● **Exercise text**
Ferrisburgh alumni enjoy 55th reunion


MEMBERS OF THE Ferrisburgh Central School’s first graduating class gathered recently for a reunion. They include, from left, front row: Cathy (Husk) Whately, Karlene DeVine holding Buster, Caroline (Coyle) Bitler, Henry Kandzoir; and, back row: Jane (Larrow) Nimblett, Sidney Jewell, Laura (LeClair) Laflech, Kristine (Bull) Larson, Gene Jewell, Lorraine (Gebo) Whittemore, Margaret (Cushman) Schelley, banjo player Alan Curler, Paula (Mercy) Forgues, David Scott, Barbara (Raymond) Bordeaux, Jeanie LeClair, Joe Rivers Sr., and Sylvia Hallock Photo courtesy Karlene Devine

FERRISBURGH — Fifty-five years ago, movie tickets were $1.25, the New York World’s Fair opened and Congress passed and President Johnson signed the Civil Rights Act of 1964.

That same year, 38 students at Ferrisburgh Central School (FCS) graduated from eighth grade on June 5. Twenty-one of those graduating students had walked into FCS on its first ever day in September 1956. In 1966, FCS began sending 7th- and 8th-graders to the middle school in Vergennes.

A 55th reunion of the FCS Class of 1964 was held Saturday, July 27, at the home of Karlene DeVine to share memories, life accomplishments and enjoy the music of Alan Curler (banjo) and Joe Rivers (guitar) and the vocals of Jackie Rivers. Memorable to the Class of ’64 was that classmate Sid Jewell was not in attendance at the graduation, having just returned from the hospital after treatment for severe burns suffered in a farming accident. The junior high boys basketball team won a state divisional championship that year.  The Beatles made their first U.S. appearance on the “Ed Sullivan Show.”

● **Task instructions**
1. Answer these questions from the article on the Ferrisburgh reunion:
(a) How many students graduated from eighth grade at Ferrisburgh Central School in 1964?
(b) In what month and year did Ferrisburgh Central School have its first day?
(c) At whose home was the 55th reunion held?
2. Carry on the article on the Ferrisburgh reunion from its final sentence.
The records have no connection to the reunion article.

● **Material shown**
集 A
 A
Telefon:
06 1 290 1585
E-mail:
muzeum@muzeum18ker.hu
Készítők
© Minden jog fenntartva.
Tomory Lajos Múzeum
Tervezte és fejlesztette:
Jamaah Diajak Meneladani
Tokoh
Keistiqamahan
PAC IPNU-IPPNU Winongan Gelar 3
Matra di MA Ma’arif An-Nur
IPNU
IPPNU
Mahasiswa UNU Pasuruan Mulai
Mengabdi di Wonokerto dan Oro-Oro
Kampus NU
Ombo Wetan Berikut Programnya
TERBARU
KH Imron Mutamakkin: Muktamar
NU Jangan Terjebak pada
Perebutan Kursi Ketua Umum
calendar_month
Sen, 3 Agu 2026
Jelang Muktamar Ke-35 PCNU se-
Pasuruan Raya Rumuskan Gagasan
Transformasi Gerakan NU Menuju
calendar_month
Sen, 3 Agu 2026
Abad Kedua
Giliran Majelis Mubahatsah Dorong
==
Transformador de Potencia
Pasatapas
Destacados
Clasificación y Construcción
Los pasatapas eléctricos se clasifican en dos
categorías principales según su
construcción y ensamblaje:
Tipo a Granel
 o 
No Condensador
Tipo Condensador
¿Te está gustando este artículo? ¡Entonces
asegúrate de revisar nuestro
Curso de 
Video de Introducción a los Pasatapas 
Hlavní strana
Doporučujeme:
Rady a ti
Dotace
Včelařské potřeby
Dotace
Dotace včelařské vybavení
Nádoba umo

● **Exercise answers**
1.
(a) 38
(b) September 1956
(c) Karlene DeVine's

2.
“Attitudes and Their Effect on Learning” was the topic of the 1964 Valedictory speech by Margaret (Cushman) Shelley. One would wonder if that was the inspiration for her career with the Vermont Agency of Education.

During the ceremony, the hopeful young people sang “Let There Be Peace,” “I Believe” and “Climb Every Mountain.” A favorite teacher among the graduating students, principal Ronald Hasseltine, had accepted a post at Proctor High School. The Class of ’64 presented him with a plaque of appreciation.

The 1964 class motto, “Young Americans Today, Great Leaders Tomorrow,” is today reflected by their influence on their children and grandchildren.